Vacuum pump rebuild

Every fusor and fusion system seems to need a vacuum. This area is for detailed discussion of vacuum systems, materials, gauging, etc. related to fusor or fusion research.
User avatar
Dennis P Brown
Posts: 1836
Joined: Sun May 20, 2012 2:46 pm
Real name: Dennis P Brown
Location: Glen Arm, MD

Re: Vacuum pump rebuild

Post by Dennis P Brown » Wed May 30, 2018 10:07 am

Well, 35 microns isn't very good for a two stage pump but that would be usable if the pressure didn't then go up. Are you certain there are no leaks? Vacuum gauges can and do fail (not that that is the issue but don't rule it out.) If you did not have new oil, than the ballast air run may fix the worst of the issues. The inner workings of that pump have experienced serious corrosion. From previous pics, the inner vane surfaces for the pump case does look rather poor. That could be an issue for holding vacuum.

Jerry Biehler
Posts: 901
Joined: Tue Nov 24, 2009 8:08 am
Real name:
Location: Beaverton, OR

Re: Vacuum pump rebuild

Post by Jerry Biehler » Thu May 31, 2018 5:53 am

Really, he is lucky he is getting what he is with the condition of the pump.

User avatar
Richard Hull
Posts: 12180
Joined: Fri Jun 15, 2001 1:44 pm
Real name: Richard Hull

Re: Vacuum pump rebuild

Post by Richard Hull » Thu May 31, 2018 7:16 am

Yeah, A bold and brave effort at raising the dead and a very teachable venture. Such resurrections are typically doomed. I imagine a key vacuum forming fraction of that pump's mass went out over the years in the oil and in the removal of rust from the pitted metal. However, they are still at it.

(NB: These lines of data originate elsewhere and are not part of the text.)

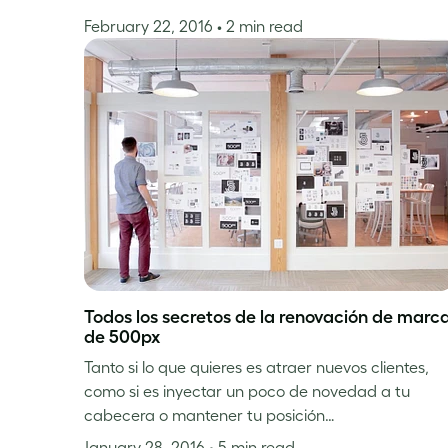
February 22, 2016
• 2 min read
Todos los secretos de la renovación de marc
de 500px
Tanto si lo que quieres es atraer nuevos clientes,
como si es inyectar un poco de novedad a tu
cabecera o mantener tu posición…
January 28, 2016
• 5 min read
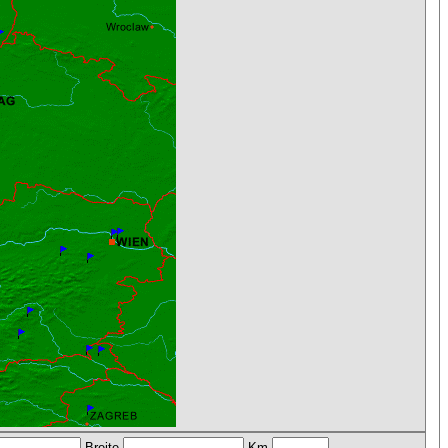
Breite
Km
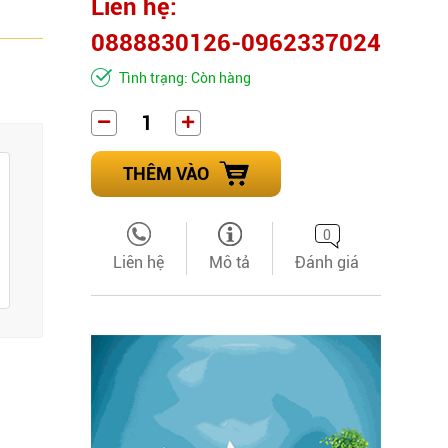
Liên hệ:
0888830126-0962337024
Tình trạng: Còn hàng
THÊM VÀO
0
Liên hệ
Mô tả
Đánh giá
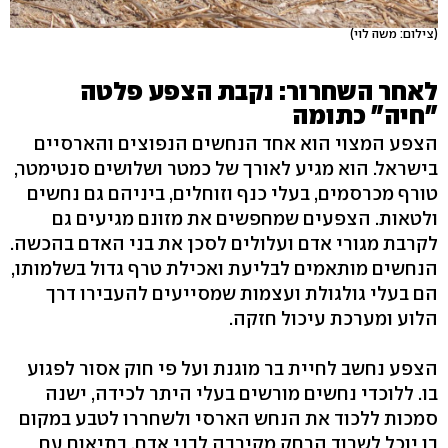
(צילום: משה לוי)
לאחר השחרור: נקבת הצפע פלטה
"חיה" כתומה
הצפע המצוי הוא אחד הנחשים הנפוצים והארסיים
בישראל. הוא מגיע לאורך של כמטר ושלושים סנטימטר,
טורף מכרסמים, בעלי כנף וזוחלים, ביניהם גם נחשים
ולטאות. הצפעים שמחפשים את מזונם מגיעים גם
לקרבת מגורי אדם ועלולים לסכן את בני האדם בהכשה.
הנחשים מותאמים לבליעת ואכילת טרף גדול בשלמותו,
הם בעלי גולגולת ועצמות שמסייעים להעבירו דרך
הלוע ומערכת עיכול חזקה.
הצפע נחשב לחיית בר מוגנת ועל פי חוק אסור לפגוע
בו. ללוכדי נחשים מורשים בעלי היתר לכידה, ישנה
סמכות ללכוד את הנחש הארסי ולשחררו לטבע במקום
בו יוכל לשרוד הרחק מקירבה לבני אדם, בתיאום עם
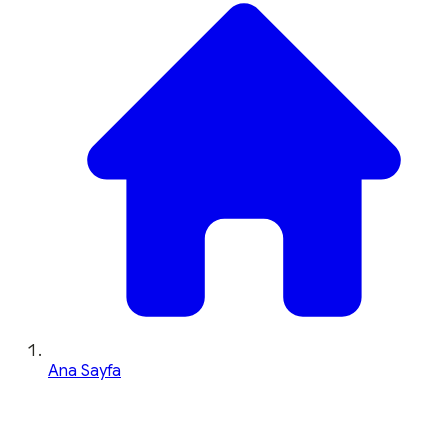
Ana Sayfa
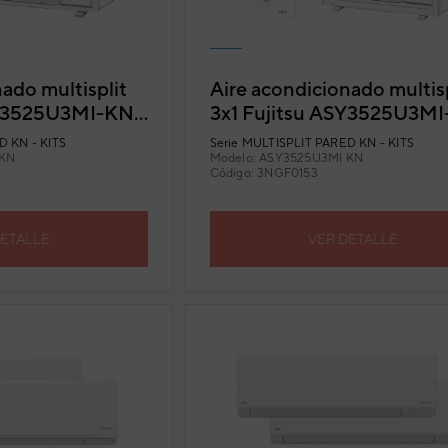
ado multisplit
Aire acondicionado multisp
SY3525U3MI-KN
3x1 Fujitsu ASY3525U3M
n Wi-Fi incluido
(U. Ext. 71) con Wi-Fi inclu
 KN - KITS
Serie
MULTISPLIT PARED KN - KITS
 KN
Modelo:
ASY3525U3MI KN
Código:
3NGF0153
DETALLE
VER DETALLE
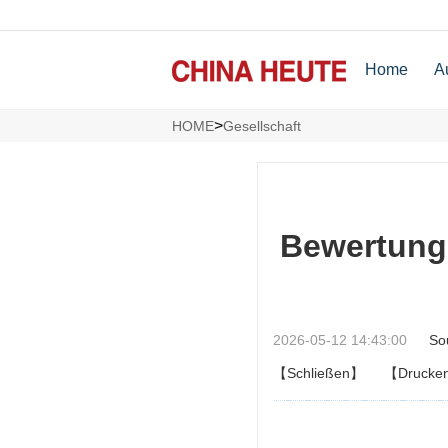
Home
A
>
HOME
Gesellschaft
Bewertungs
2026-05-12 14:43:00
So
【Schließen】
【Drucke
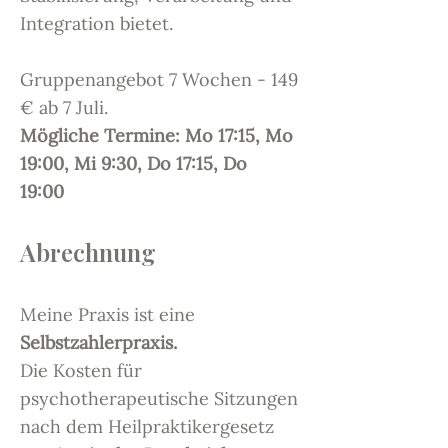
Integration bietet.
Gruppenangebot 7 Wochen - 149
€ ab 7 Juli.
Mögliche Termine: Mo 17:15, Mo
19:00, Mi 9:30, Do 17:15, Do
19:00
Abrechnung
Meine Praxis ist eine
Selbstzahlerpraxis.
Die Kosten für
psychotherapeutische Sitzungen
nach dem Heilpraktikergesetz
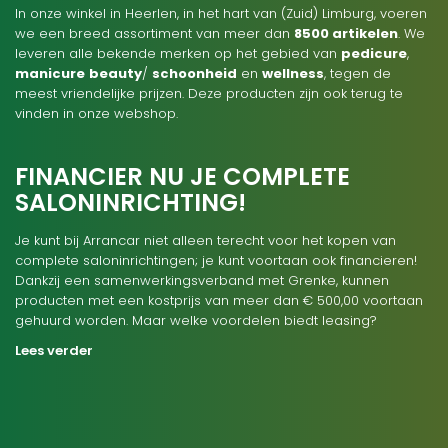
In onze winkel in Heerlen, in het hart van (Zuid) Limburg, voeren
we een breed assortiment van meer dan
8500 artikelen
. We
leveren alle bekende merken op het gebied van
pedicure
,
manicure
beauty
/
schoonheid
en
wellness
, tegen de
meest vriendelijke prijzen. Deze producten zijn ook terug te
vinden in onze webshop.
FINANCIER NU JE COMPLETE
SALONINRICHTING!
Je kunt bij Arrancar niet alleen terecht voor het kopen van
complete saloninrichtingen; je kunt voortaan ook financieren!
Dankzij een samenwerkingsverband met Grenke, kunnen
producten met een kostprijs van meer dan € 500,00 voortaan
gehuurd worden. Maar welke voordelen biedt leasing?
Lees verder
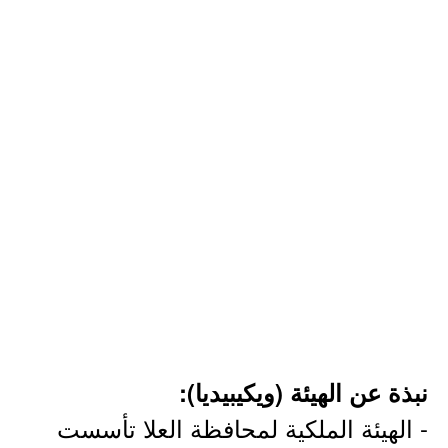
نبذة عن الهيئة (ويكيبيديا):
- الهيئة الملكية لمحافظة العلا تأسست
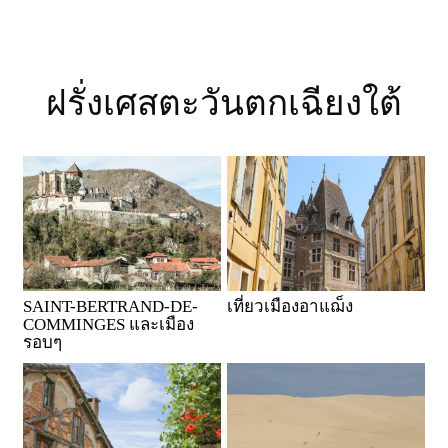
ฝรั่งเศสตะวันตกเฉียงใต้
SAINT-BERTRAND-DE-
เที่ยวเมืองอาแฌ็ง
COMMINGES และเมือง
รอบๆ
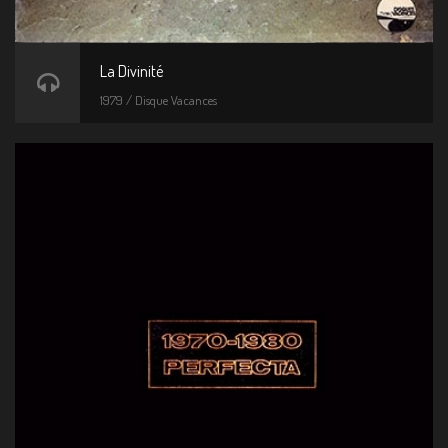
La Divinité
1979 / Disque Vacances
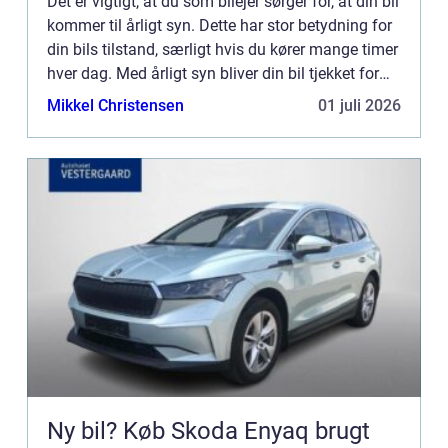
Det er vigtigt, at du som bilejer sørger for, at din bil
kommer til årligt syn. Dette har stor betydning for
din bils tilstand, særligt hvis du kører mange timer
hver dag. Med årligt syn bliver din bil tjekket for
diverse ting, så det er sikkert for ...
Mikkel Christensen
01 juli 2026
Ny bil? Køb Skoda Enyaq brugt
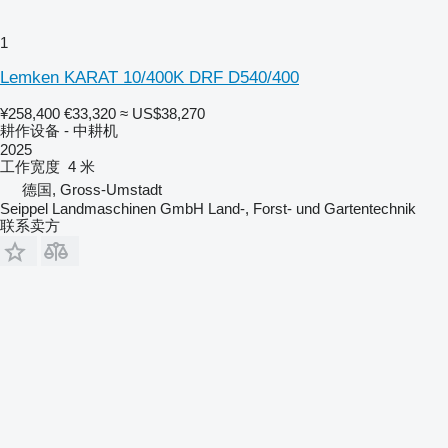
1
Lemken KARAT 10/400K DRF D540/400
¥258,400
€33,320
≈ US$38,270
耕作设备 - 中耕机
2025
工作宽度
4 米
德国, Gross-Umstadt
Seippel Landmaschinen GmbH Land-, Forst- und Gartentechnik
联系卖方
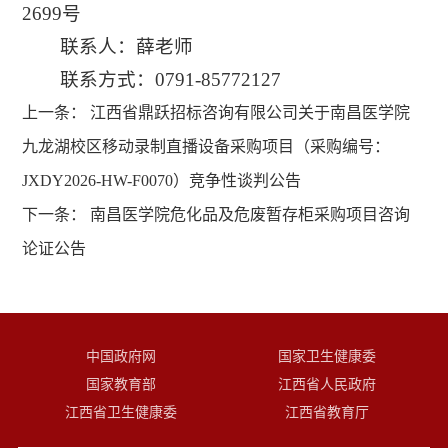
2699号
联系人：薛老师
联系方式：0791-85772127
上一条：
江西省鼎跃招标咨询有限公司关于南昌医学院
九龙湖校区移动录制直播设备采购项目（采购编号：
JXDY2026-HW-F0070）竞争性谈判公告
下一条：
南昌医学院危化品及危废暂存柜采购项目咨询
论证公告
中国政府网
国家卫生健康委
国家教育部
江西省人民政府
江西省卫生健康委
江西省教育厅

I find it tough to imagine an oil change made the pump fail to do what it did in the graph earlier!!

Looking closely at the photo of the pump at 350+ millitorr...........check out the non-right angle tilt and the cockeyed KF clamp. Is this simply a bad connection?? All the KF clamps I have and have used are nice and parallel when clamped properly. I assume the KF on the pump is in the same parallel plane as the top of the pump body? The elbow to gauge clamp looks fine!

Richard Hull
Progress may have been a good thing once, but it just went on too long. - Yogi Berra
Fusion is the energy of the future....and it always will be
Retired now...Doing only what I want and not what I should...every day is a saturday.

Tyler Meagher
Posts: 26
Joined: Thu Mar 08, 2018 3:29 pm
Real name: Tyler Meagher

Re: Vacuum pump rebuild

Post by Tyler Meagher » Sun Jun 03, 2018 1:55 am

My pump worked great! The pressure was below 1 millitorr on my MKS gauge after an overnight run. The experiment I just finished running was to learn about something called vapor pressure.

My experiment was to replace the VacOil 20 with cheap oil from Amazon. The vacuum oil you use for air conditioner repairs. The same as Samuel. I ran the pump overnight with a blank off. I then recorded a pump down curve with the oil and pump still hot. I measured the oil temperature at 66°C inside the case. The temperature of the pump body was 77°C. The inside of the pump by the vanes must be much hotter. The pressure could not go below 500 millitorr.

Next I changed the oil with VacOil 20. I ran the pump blanked off overnight. With the oil and pump still hot I ran another pump down curve. This time the pressure could not go below 50 millitorr.

I changed the oil again with new VacOil 20. I ran the pump blanked off overnight again. This time the pump could get down to just below 5 millitorr.

What I have learned is the vapor pressure of the oil can determine the lowest pressure the pump can go. The vapor pressure depends on temperature. When the oil is hot the vapor pressure goes up. Different vacuum oils have different vapor pressures. Vapor pressure is what causes the oil to leave the pump inlet. The ultimate pressure I reached in each run was where the vapor pressure matched what the pump could remove.

The bad news is I have to completely disassemble and clean everything if I want to get the same performance as before.